### Exercise brief
Copy out all lines of the material below in which "expression" occurs.

### Material provided
________________________________________

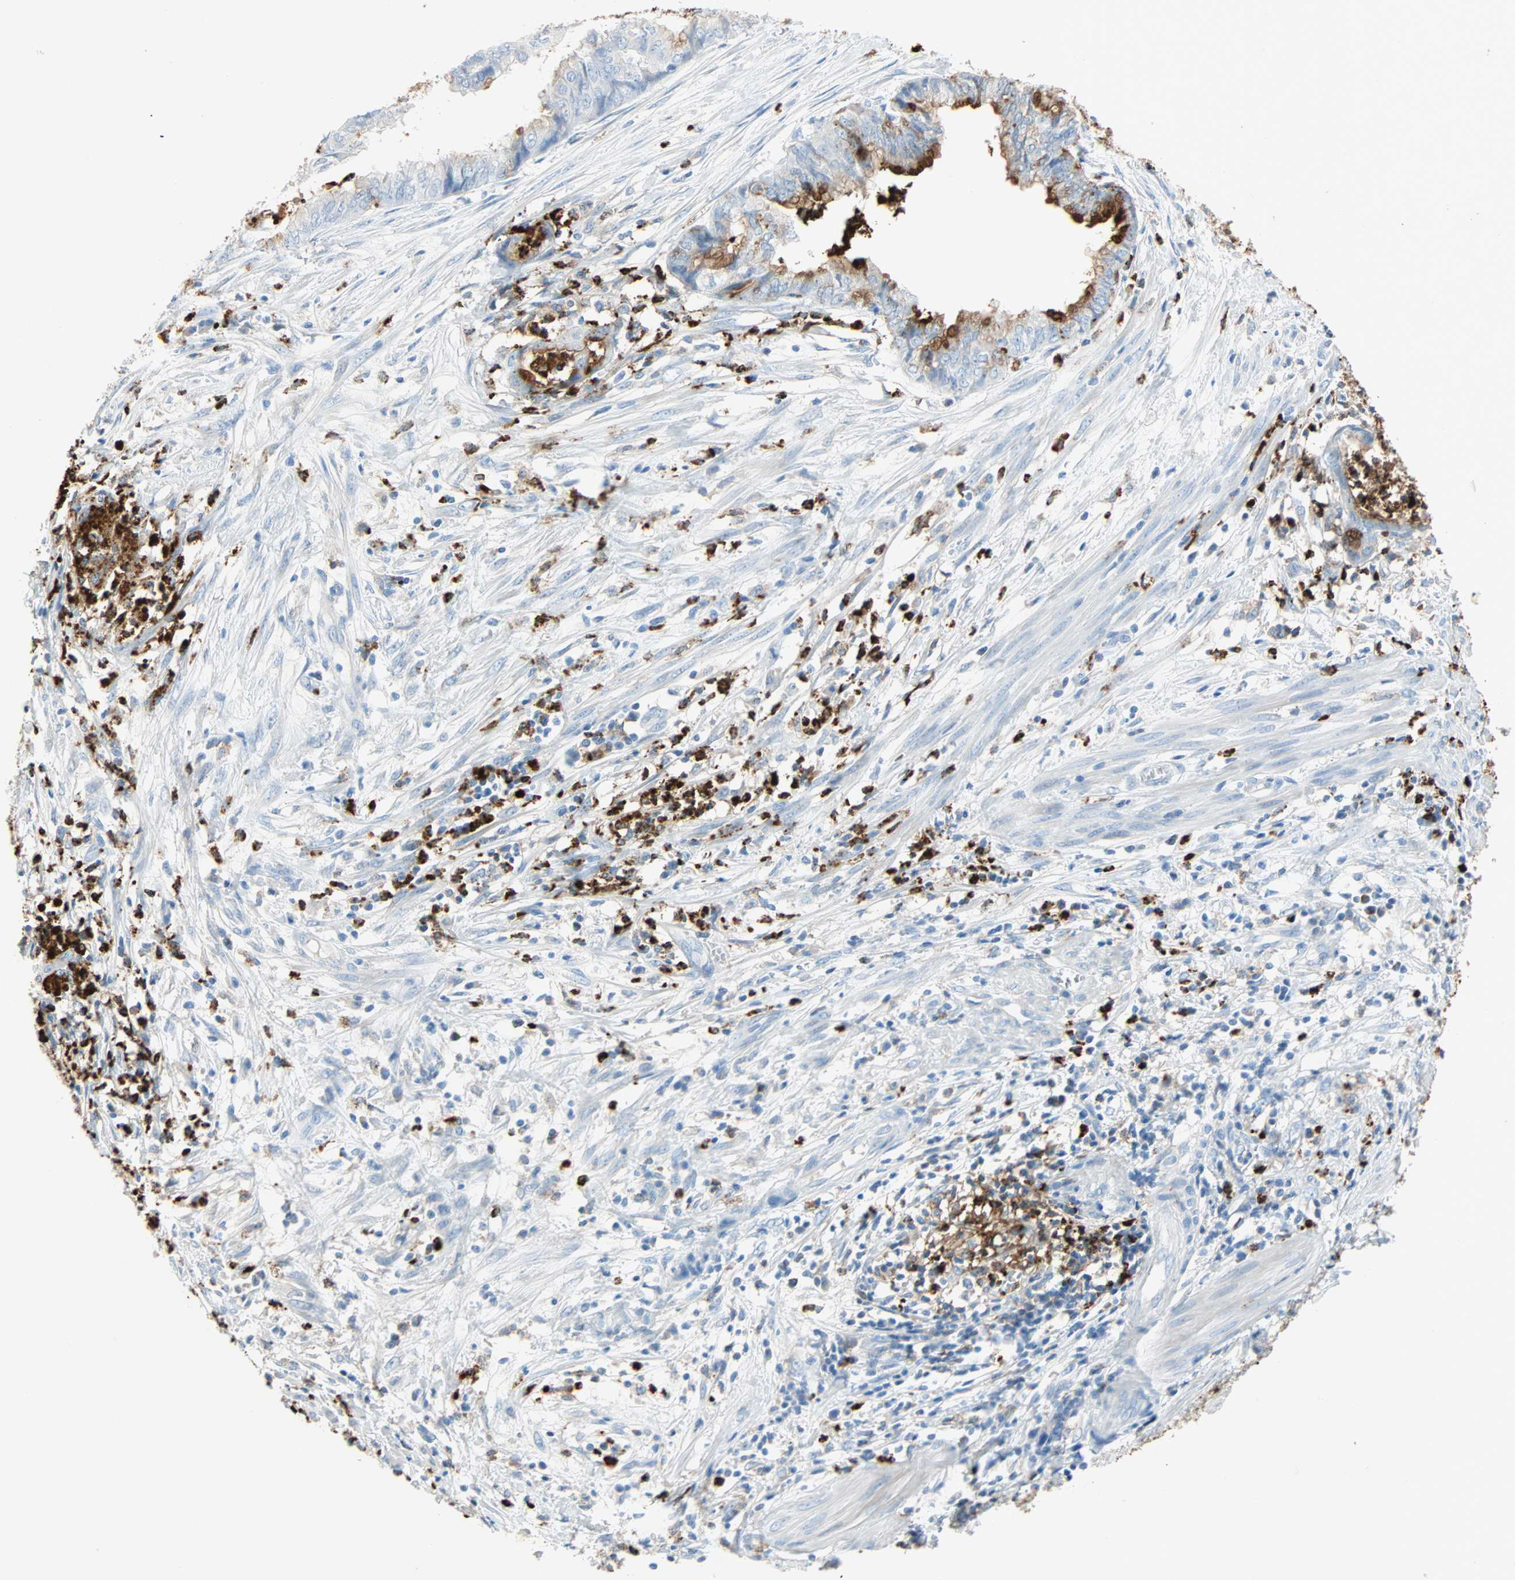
{"staining": {"intensity": "strong", "quantity": "<25%", "location": "cytoplasmic/membranous"}, "tissue": "endometrial cancer", "cell_type": "Tumor cells", "image_type": "cancer", "snomed": [{"axis": "morphology", "description": "Necrosis, NOS"}, {"axis": "morphology", "description": "Adenocarcinoma, NOS"}, {"axis": "topography", "description": "Endometrium"}], "caption": "Endometrial cancer (adenocarcinoma) tissue shows strong cytoplasmic/membranous positivity in approximately <25% of tumor cells (brown staining indicates protein expression, while blue staining denotes nuclei).", "gene": "CLEC4A", "patient": {"sex": "female", "age": 79}}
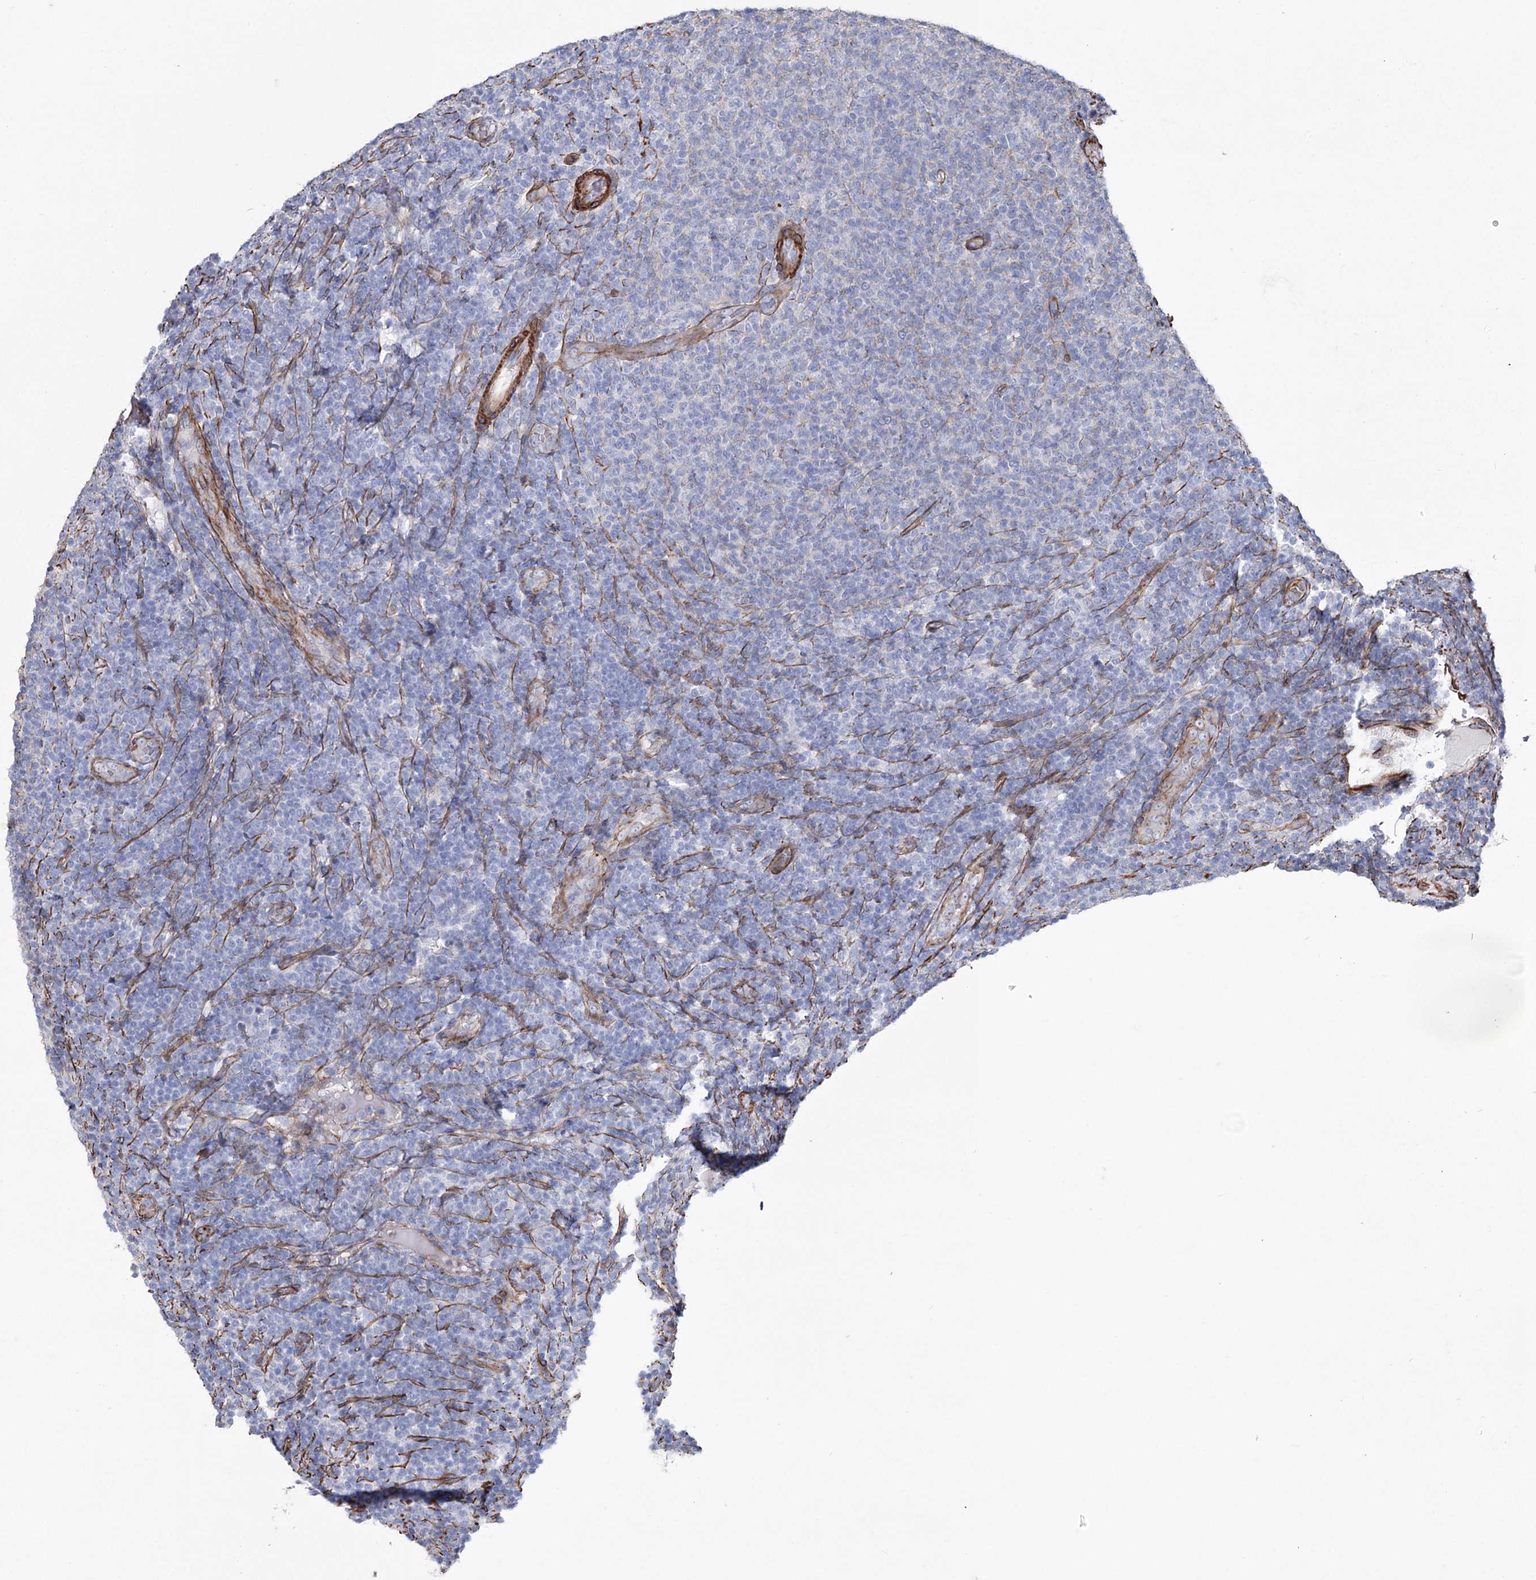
{"staining": {"intensity": "negative", "quantity": "none", "location": "none"}, "tissue": "lymphoma", "cell_type": "Tumor cells", "image_type": "cancer", "snomed": [{"axis": "morphology", "description": "Malignant lymphoma, non-Hodgkin's type, Low grade"}, {"axis": "topography", "description": "Lymph node"}], "caption": "Tumor cells show no significant staining in malignant lymphoma, non-Hodgkin's type (low-grade). (DAB (3,3'-diaminobenzidine) IHC visualized using brightfield microscopy, high magnification).", "gene": "ARHGAP20", "patient": {"sex": "male", "age": 66}}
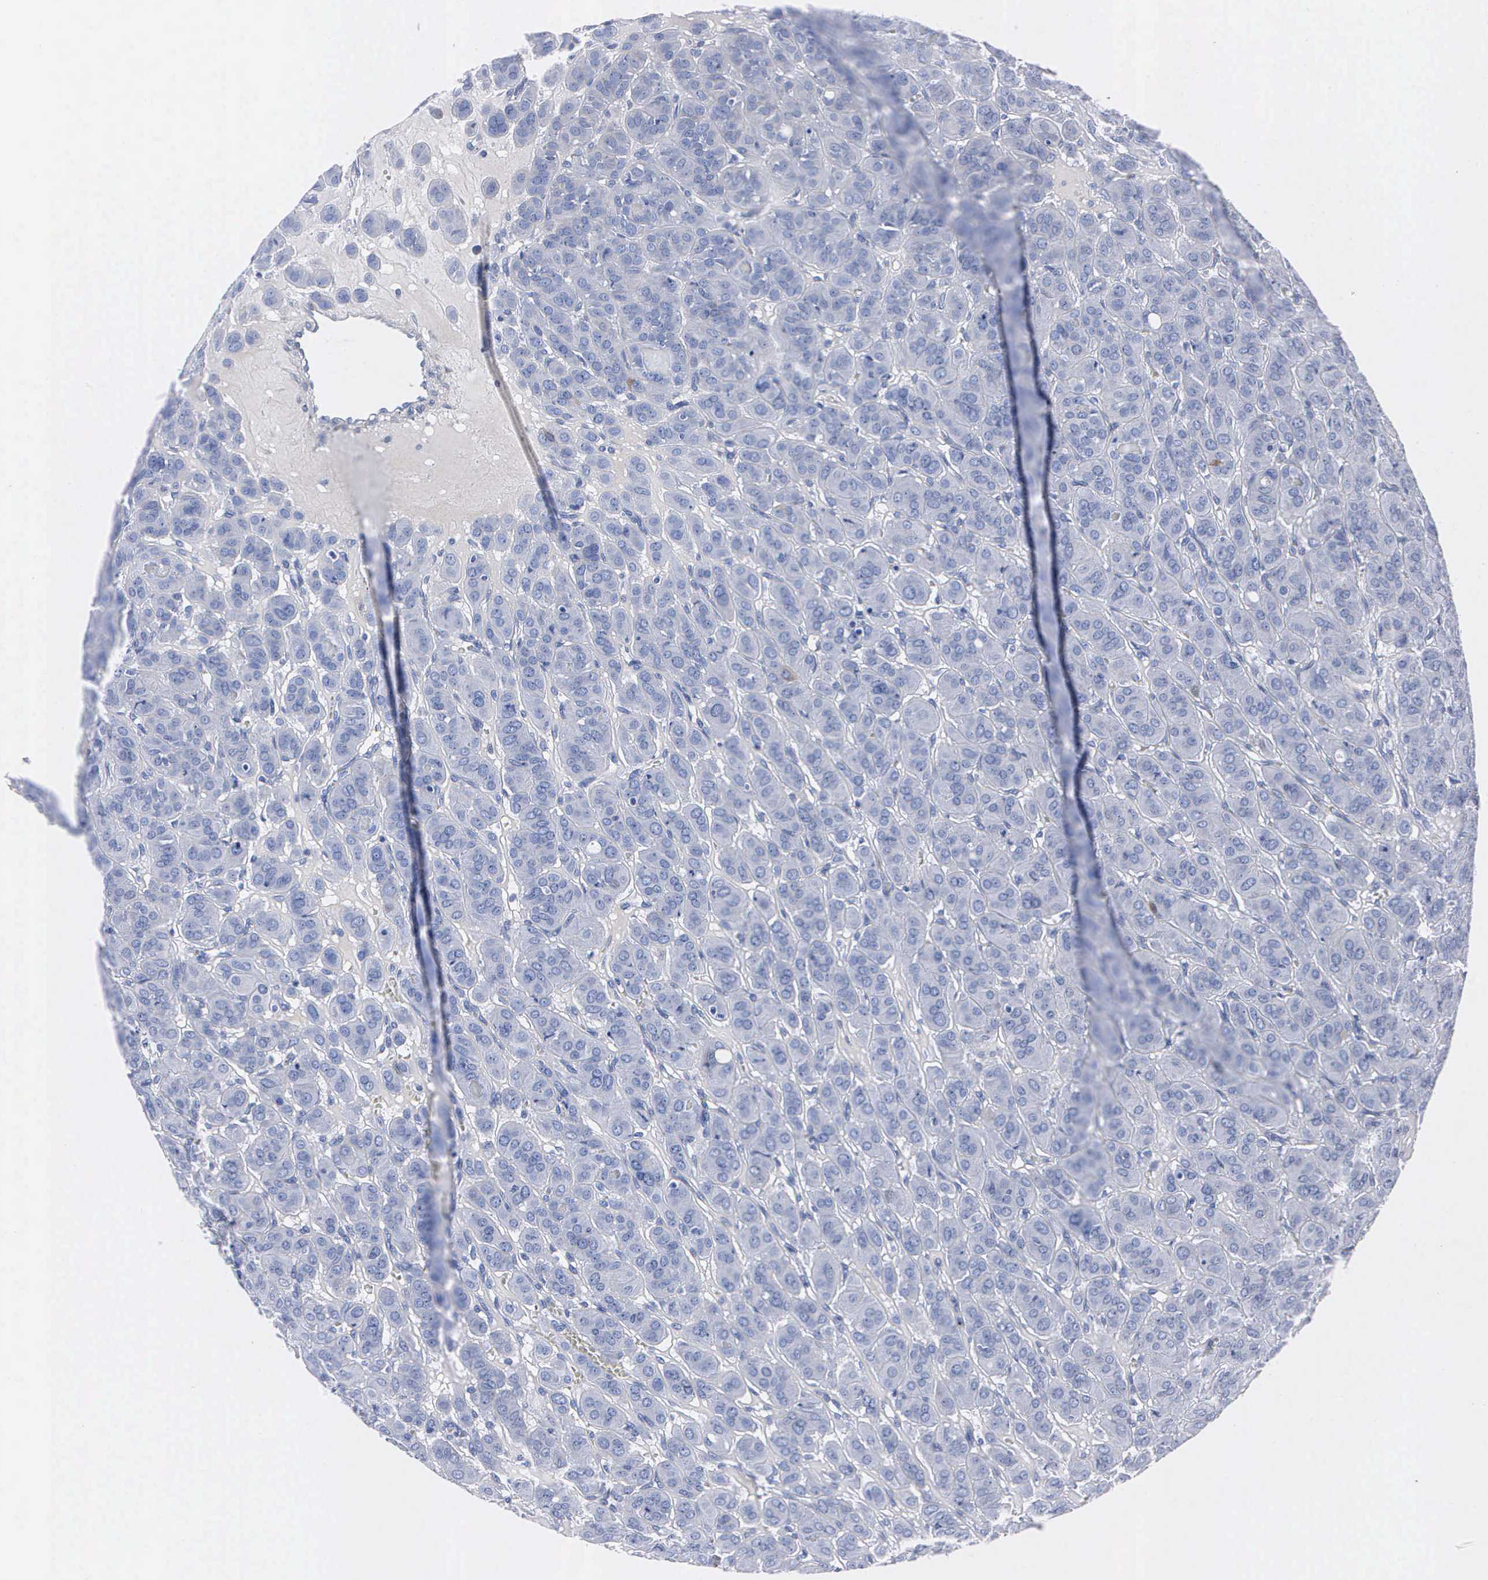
{"staining": {"intensity": "negative", "quantity": "none", "location": "none"}, "tissue": "thyroid cancer", "cell_type": "Tumor cells", "image_type": "cancer", "snomed": [{"axis": "morphology", "description": "Follicular adenoma carcinoma, NOS"}, {"axis": "topography", "description": "Thyroid gland"}], "caption": "IHC image of neoplastic tissue: thyroid cancer (follicular adenoma carcinoma) stained with DAB (3,3'-diaminobenzidine) demonstrates no significant protein expression in tumor cells.", "gene": "ENO2", "patient": {"sex": "female", "age": 71}}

________________________________________

### Result for this exercise
{"staining": {"intensity": "strong", "quantity": "<25%", "location": "cytoplasmic/membranous"}, "tissue": "endometrial cancer", "cell_type": "Tumor cells", "image_type": "cancer", "snomed": [{"axis": "morphology", "description": "Necrosis, NOS"}, {"axis": "morphology", "description": "Adenocarcinoma, NOS"}, {"axis": "topography", "description": "Endometrium"}], "caption": "Endometrial cancer (adenocarcinoma) tissue shows strong cytoplasmic/membranous positivity in approximately <25% of tumor cells (brown staining indicates protein expression, while blue staining denotes nuclei).", "gene": "CLEC4A", "patient": {"sex": "female", "age": 79}}
{"staining": {"intensity": "negative", "quantity": "none", "location": "none"}, "tissue": "thyroid cancer", "cell_type": "Tumor cells", "image_type": "cancer", "snomed": [{"axis": "morphology", "description": "Follicular adenoma carcinoma, NOS"}, {"axis": "topography", "description": "Thyroid gland"}], "caption": "IHC image of neoplastic tissue: thyroid cancer (follicular adenoma carcinoma) stained with DAB (3,3'-diaminobenzidine) demonstrates no significant protein expression in tumor cells.", "gene": "ENO2", "patient": {"sex": "female", "age": 71}}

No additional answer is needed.